Après un moment de silence, elle avait continué.

« Je ne suis pas compatible avec lui, et après tout, il n’a aucune raison de le faire. »

« C’est pareil avec moi, tu sais. Un héros comme lui, en réalité, ça aurait dû être dur pour nous de lui parler. »

« Mais quand même, Marie, il t’a sauvé la vie, alors tu as la raison de “donner quelque chose en retour”. Moi, je n’ai rien de tel. »

Quoi, elle se retenait à cause de ça, hein.

« ... ne~, Onee-chan, j’ai une bonne idée. »

« Une bonne idée ? »

Marie baissa encore la voix.

Elle la baissa tellement que Fiona ne pouvait pas l’entendre à moins qu’elle lui murmurait à l’oreille.

« Tu devrais juste tenir l’Épée Démoniaque. »

« L’Épée Démoniaque ? Parlez-vous d’Éléanore ? »

« Oui, si tu fais ça, je pense que Monsieur Kakeru te sauverait, non ? »

Non, non, n’est-ce pas un peu trop ?

« Il y a ça... !! »

Elle laissa échapper une voix forte. Assez fort pour être entendu avec une ouïe normale.

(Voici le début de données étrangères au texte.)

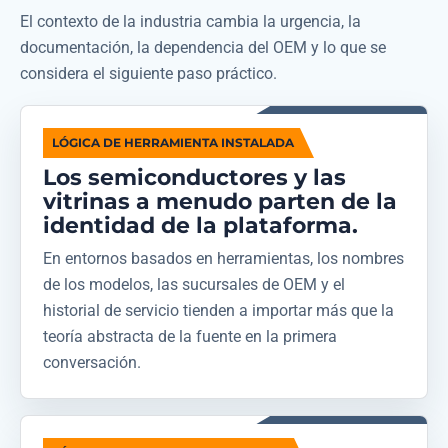
El contexto de la industria cambia la urgencia, la
documentación, la dependencia del OEM y lo que se
considera el siguiente paso práctico.
LÓGICA DE HERRAMIENTA INSTALADA
Los semiconductores y las
vitrinas a menudo parten de la
identidad de la plataforma.
En entornos basados ​​en herramientas, los nombres
de los modelos, las sucursales de OEM y el
historial de servicio tienden a importar más que la
teoría abstracta de la fuente en la primera
conversación.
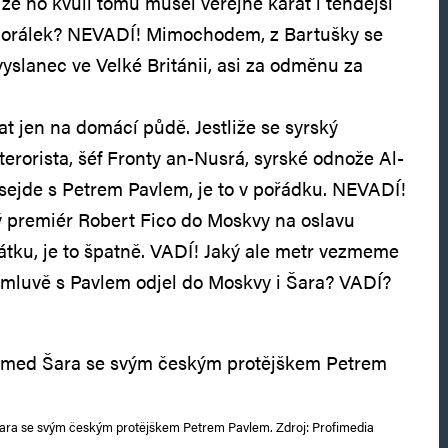
že ho kvůli tomu musel veřejně kárat i tehdejší
Zaorálek? NEVADÍ! Mimochodem, z Bartušky se
vyslanec ve Velké Británii, asi za odměnu za
 jen na domácí půdě. Jestliže se syrský
terorista, šéf Fronty an-Nusrá, syrské odnože Al-
sejde s Petrem Pavlem, je to v pořádku. NEVADÍ!
ý premiér Robert Fico do Moskvy na oslavu
átku, je to špatně. VADÍ! Jaký ale metr vezmeme
ozmluvě s Pavlem odjel do Moskvy i Šara? VADÍ?
ara se svým českým protějškem Petrem Pavlem. Zdroj: Profimedia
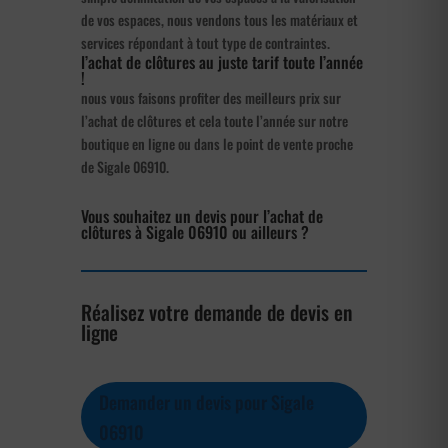
de vos espaces, nous vendons tous les matériaux et
services répondant à tout type de contraintes.
l’achat de clôtures au juste tarif toute l’année
!
nous vous faisons profiter des meilleurs prix sur
l’achat de clôtures et cela toute l’année sur notre
boutique en ligne ou dans le point de vente proche
de Sigale 06910.
Vous souhaitez un devis pour l’achat de
clôtures à Sigale 06910 ou ailleurs ?
Réalisez votre demande de devis en
ligne
Demander un devis pour Sigale
06910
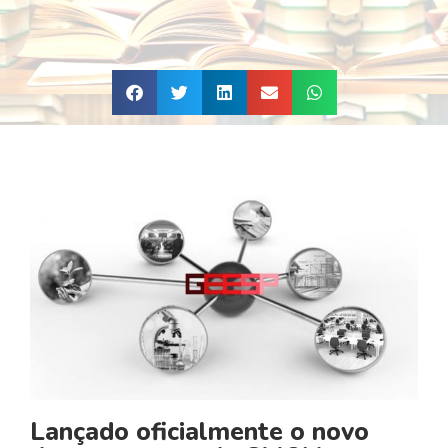
Lançado oficialmente o novo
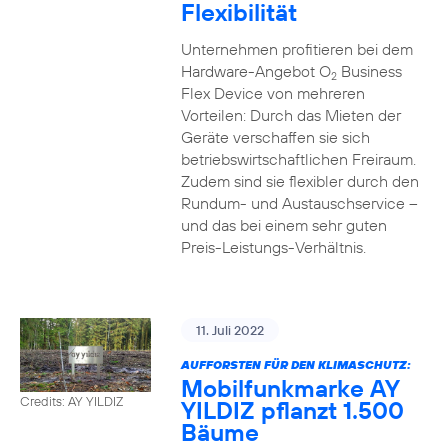
Flexibilität
Unternehmen profitieren bei dem
Hardware-Angebot O
Business
2
Flex Device von mehreren
Vorteilen: Durch das Mieten der
Geräte verschaffen sie sich
betriebswirtschaftlichen Freiraum.
Zudem sind sie flexibler durch den
Rundum- und Austauschservice –
und das bei einem sehr guten
Preis-Leistungs-Verhältnis.
11. Juli 2022
AUFFORSTEN FÜR DEN KLIMASCHUTZ:
Mobilfunkmarke AY
Credits: AY YILDIZ
YILDIZ pflanzt 1.500
Bäume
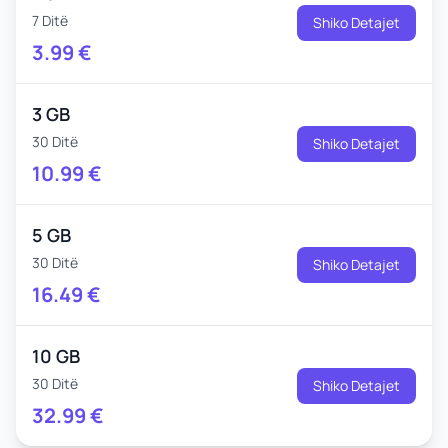
7 Ditë
Shiko Detajet
3.99
€
3 GB
30 Ditë
Shiko Detajet
10.99
€
5 GB
30 Ditë
Shiko Detajet
16.49
€
10 GB
30 Ditë
Shiko Detajet
32.99
€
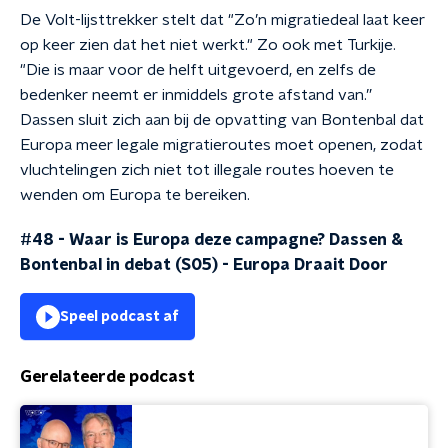
De Volt-lijsttrekker stelt dat "Zo’n migratiedeal laat keer
op keer zien dat het niet werkt." Zo ook met Turkije.
"Die is maar voor de helft uitgevoerd, en zelfs de
bedenker neemt er inmiddels grote afstand van.”
Dassen sluit zich aan bij de opvatting van Bontenbal dat
Europa meer legale migratieroutes moet openen, zodat
vluchtelingen zich niet tot illegale routes hoeven te
wenden om Europa te bereiken.
#48 - Waar is Europa deze campagne? Dassen &
Bontenbal in debat (S05)
-
Europa Draait Door
Speel podcast af
Gerelateerde podcast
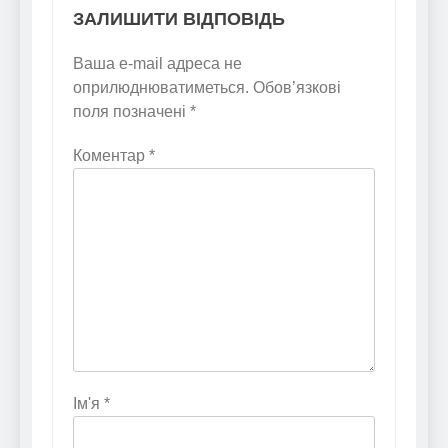
ЗАЛИШИТИ ВІДПОВІДЬ
Ваша e-mail адреса не
оприлюднюватиметься.
Обов’язкові
поля позначені
*
Коментар
*
Ім'я
*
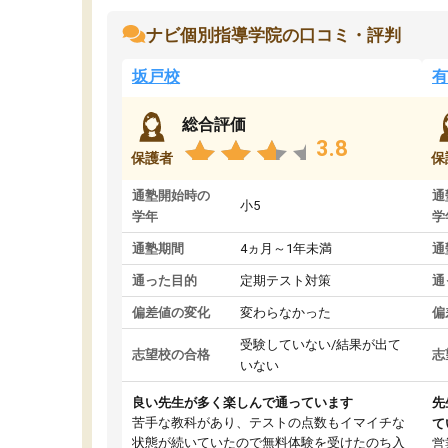
ナビ個別指導学院の口コミ・評判
坂戸校
有
総合評価
3.8
保護者
保
通塾開始時の
通
小5
学年
学
通塾期間
4ヵ月～1年未満
通
通った目的
定期テスト対策
通
偏差値の変化
変わらなかった
偏
受験していない/結果が出て
志望校の合格
志
いない
良い先生が多く楽しんで通っています
先
苦手な教科があり、テストの点数もイマイチな
て
状態が続いていたので無料体験を受けたのち入
営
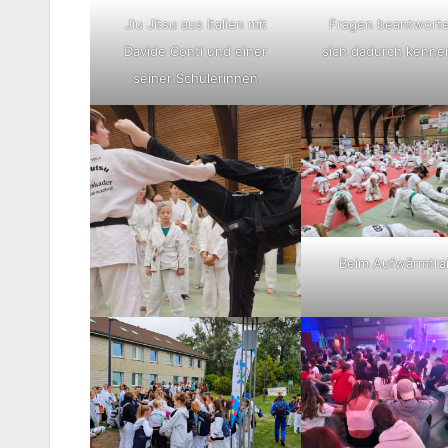
Fragen beantwort
Jiu Jitsu aus Italien mit
sich dadurch kenne
Davide Conti und einer
seiner Schülerinnen
Beim Aufwärmtra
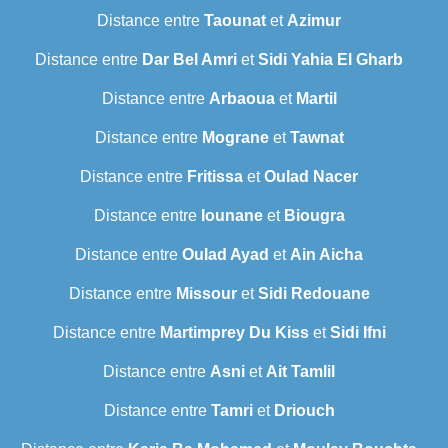
Distance entre
Taounat
et
Azimur
Distance entre
Dar Bel Amri
et
Sidi Yahia El Gharb
Distance entre
Arbaoua
et
Martil
Distance entre
Mograne
et
Tawnat
Distance entre
Fritissa
et
Oulad Nacer
Distance entre
Iounane
et
Biougra
Distance entre
Oulad Ayad
et
Ain Aicha
Distance entre
Missour
et
Sidi Redouane
Distance entre
Martimprey Du Kiss
et
Sidi Ifni
Distance entre
Asni
et
Ait Tamlil
Distance entre
Tamri
et
Driouch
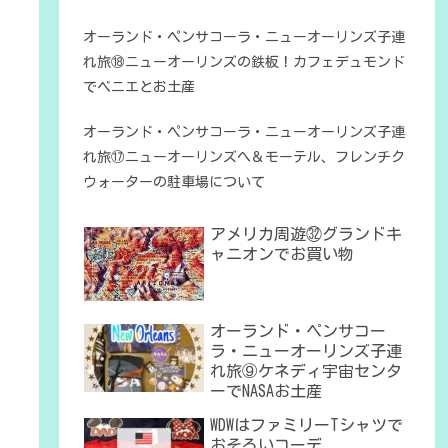
オーランド・ペンサコーラ・ニューオーリンズ子連
れ旅⑱ニューオーリンズの鉄板！カフェデュモンド
でベニエとお土産
オーランド・ペンサコーラ・ニューオーリンズ子連
れ旅⑰ニューオーリンズへ＆モーテル、フレンチク
ウォーターの駐車場について
アメリカ周遊㉜グランドキ
ャニオンでお買い物
オーランド・ペンサコー
ラ・ニューオーリンズ子連
れ旅⑨ケネディ宇宙センタ
ーでNASAお土産
WDWはファミリーTシャツで
おそろいコーデ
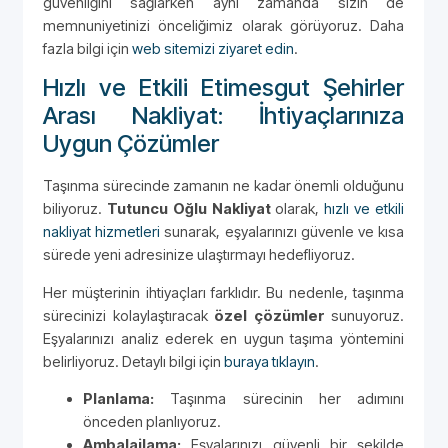
güvenliğini sağlarken aynı zamanda sizin de
memnuniyetinizi önceliğimiz olarak görüyoruz. Daha
fazla bilgi için
web sitemizi ziyaret edin
.
Hızlı ve Etkili Etimesgut Şehirler
Arası Nakliyat: İhtiyaçlarınıza
Uygun Çözümler
Taşınma sürecinde zamanın ne kadar önemli olduğunu
biliyoruz.
Tutuncu Oğlu Nakliyat
olarak,
hızlı ve etkili
nakliyat hizmetleri
sunarak, eşyalarınızı güvenle ve kısa
sürede yeni adresinize ulaştırmayı hedefliyoruz.
Her müşterinin ihtiyaçları farklıdır. Bu nedenle, taşınma
sürecinizi kolaylaştıracak
özel çözümler
sunuyoruz.
Eşyalarınızı analiz ederek en uygun taşıma yöntemini
belirliyoruz. Detaylı bilgi için
buraya tıklayın
.
Planlama:
Taşınma sürecinin her adımını
önceden planlıyoruz.
Ambalajlama:
Eşyalarınızı güvenli bir şekilde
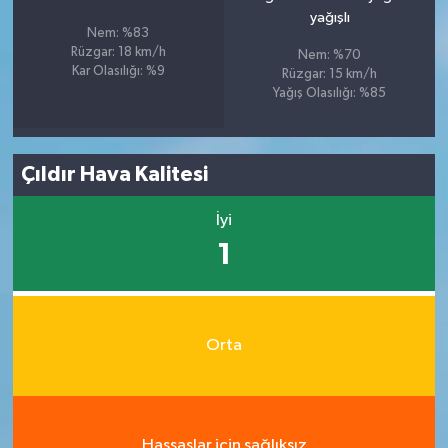
yağışlı
Nem: %83
Rüzgar: 18 km/h
Nem: %70
Kar Olasılığı: %9
Rüzgar: 15 km/h
Yağış Olasılığı: %85
Çıldır Hava Kalitesi
İyi
1
Orta
Hassaslar için sağlıksız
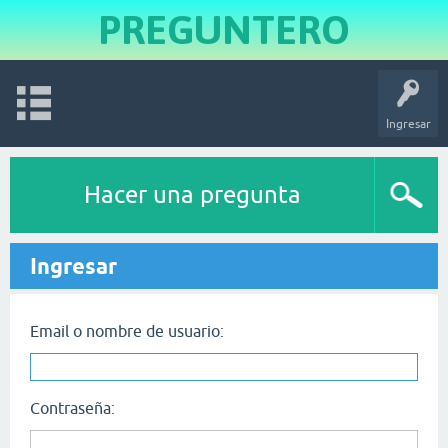
PREGUNTERO
Ingresar
Hacer una pregunta
Ingresar
Email o nombre de usuario:
Contraseña:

Fiona baissa rapidement sa voix.

« Il y avait ça, hein. Bon travail, Marie. »

« Mais, Onee-chan. Je vais juste te dire ça. Cela pourrait être très douloureux pour toi, d’accord. »

« À quel point est-ce douloureux ? »

« Et bien... à... se faire frapper dans le ventre en étant étranglé, alors que tous tes membres tournent d’une manière bizarre, et se faire brûler, tout ça en même temps. »

N’est-ce pas trop ?

{Eh bien, c’est à peu près ça.}

J’avais donné un léger coup avec mon doigt à Éléanore qui avait parlé si calmement.

« Je vois... oui, après tout Marie, tu avais l’air très souffrante à l’époque. »

« Oui. »

« J’ai compris. Ensuite, je vais essayer de le faire ce soir. Je vais saisir une opportunité de toucher Mademoiselle Éléanore. »

« Oui, fais de ton mieux, Onee-chan. »

Les sœurs s’encourageaient et le bruit de la nourriture continuait.

Comment est-ce que je devrais dire ceci... ? Oui, comment devrais-je dire ceci ?

{Elle veut être à toi autant qu’elle est prête à aller aussi loin, hein. Quelle bonne fille !}

« Oui. »

Je ne me sentais pas mal du tout avec les sentiments de Fiona.

Recevant une résolution aussi tragique, mais courageuse, je voulais faire quelque chose avec tout ce que j’avais à la place.

Avec tout ce que je possédais, j’avais pensé faire qu’elle ait une première expérience vraiment merveilleuse qui lui laisserait un souvenir mémorable.